## [YOUR ASSIGNMENT]
Pictures aside, repeat every entry exactly.

## [DATA]
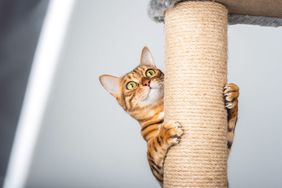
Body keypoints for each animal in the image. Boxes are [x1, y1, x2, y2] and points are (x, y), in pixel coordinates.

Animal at [98, 46, 238, 185]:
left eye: (149, 72)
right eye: (131, 85)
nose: (147, 82)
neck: (161, 108)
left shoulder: (224, 148)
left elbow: (231, 124)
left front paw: (233, 94)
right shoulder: (159, 172)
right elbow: (155, 144)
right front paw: (167, 131)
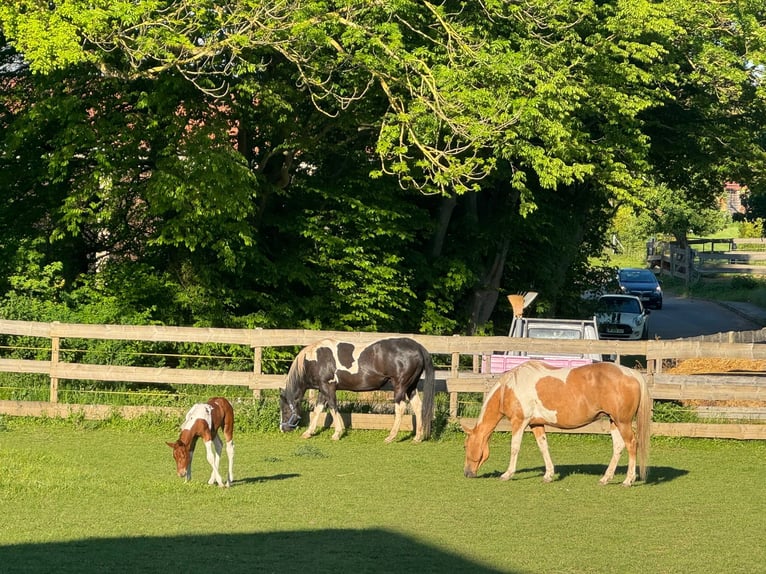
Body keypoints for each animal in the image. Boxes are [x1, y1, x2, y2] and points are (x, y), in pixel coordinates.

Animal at [279, 337, 435, 442]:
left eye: (285, 410)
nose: (283, 429)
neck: (314, 360)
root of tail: (417, 346)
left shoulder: (328, 387)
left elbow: (333, 408)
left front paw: (337, 433)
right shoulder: (322, 389)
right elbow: (317, 410)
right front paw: (308, 433)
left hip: (400, 386)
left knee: (401, 408)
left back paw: (391, 436)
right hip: (411, 387)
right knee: (418, 407)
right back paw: (417, 437)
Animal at [462, 361, 651, 486]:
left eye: (465, 446)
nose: (467, 473)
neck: (509, 388)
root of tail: (632, 374)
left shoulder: (519, 422)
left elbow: (514, 447)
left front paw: (507, 474)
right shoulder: (536, 425)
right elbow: (543, 447)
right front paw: (548, 475)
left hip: (623, 422)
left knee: (631, 444)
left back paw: (628, 480)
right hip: (614, 421)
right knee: (618, 446)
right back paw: (606, 478)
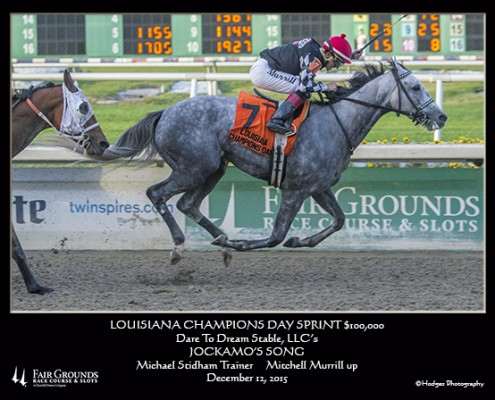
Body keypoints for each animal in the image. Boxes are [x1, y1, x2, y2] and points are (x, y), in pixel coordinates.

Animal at [95, 59, 448, 266]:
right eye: (415, 86)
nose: (441, 116)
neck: (337, 122)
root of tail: (165, 112)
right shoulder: (296, 189)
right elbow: (276, 234)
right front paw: (248, 242)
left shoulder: (318, 188)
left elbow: (339, 220)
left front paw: (300, 240)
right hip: (192, 168)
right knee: (158, 194)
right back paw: (182, 246)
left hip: (213, 168)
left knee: (187, 205)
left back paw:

## [WRITTEN SOLUTION]
Body keypoints for each animal in the image. Boxes are [x1, y1, x2, y2] and points are (x, y), in pixel coordinates.

Animal at [98, 46, 238, 185]:
left eye: (149, 72)
right eye: (131, 85)
nose: (147, 82)
neck: (161, 108)
left shoulder: (224, 148)
left elbow: (231, 124)
left front paw: (233, 94)
right shoulder: (159, 172)
right elbow: (155, 144)
right front paw: (167, 131)
Body keypoints for each animal in the image. Boxes are [x1, y1, x2, y2] and points are (x, y), in pixel coordinates.

Animal at [279, 337, 435, 442]:
left eye: (285, 410)
nose: (283, 429)
neck: (314, 360)
root of tail: (417, 346)
left shoulder: (328, 387)
left elbow: (333, 408)
left front paw: (337, 433)
right shoulder: (322, 389)
right elbow: (317, 410)
right front paw: (308, 433)
left hip: (400, 386)
left knee: (401, 408)
left back paw: (391, 436)
right hip: (411, 387)
right knee: (418, 407)
right back paw: (417, 437)
Animal at [462, 361, 651, 486]:
left eye: (465, 446)
nose: (467, 473)
neck: (509, 388)
root of tail: (632, 374)
left shoulder: (519, 422)
left elbow: (514, 447)
left front paw: (507, 474)
right shoulder: (536, 425)
right elbow: (543, 447)
right front paw: (548, 475)
left hip: (623, 422)
left knee: (631, 444)
left back paw: (628, 480)
right hip: (614, 421)
right knee: (618, 446)
right back paw: (606, 478)
Body keypoints for each animal in the image. Boxes are [x1, y1, x2, y2] and points are (x, y), in pixel coordinates.

Animal at [95, 59, 448, 266]:
right eye: (415, 86)
nose: (441, 116)
neck: (337, 122)
root of tail: (165, 112)
right shoulder: (296, 189)
right elbow: (276, 234)
right front paw: (248, 242)
left shoulder: (318, 188)
left elbow: (339, 220)
left front paw: (300, 240)
right hip: (192, 168)
right knee: (158, 194)
right back paw: (182, 246)
left hip: (213, 168)
left knee: (187, 205)
left back paw:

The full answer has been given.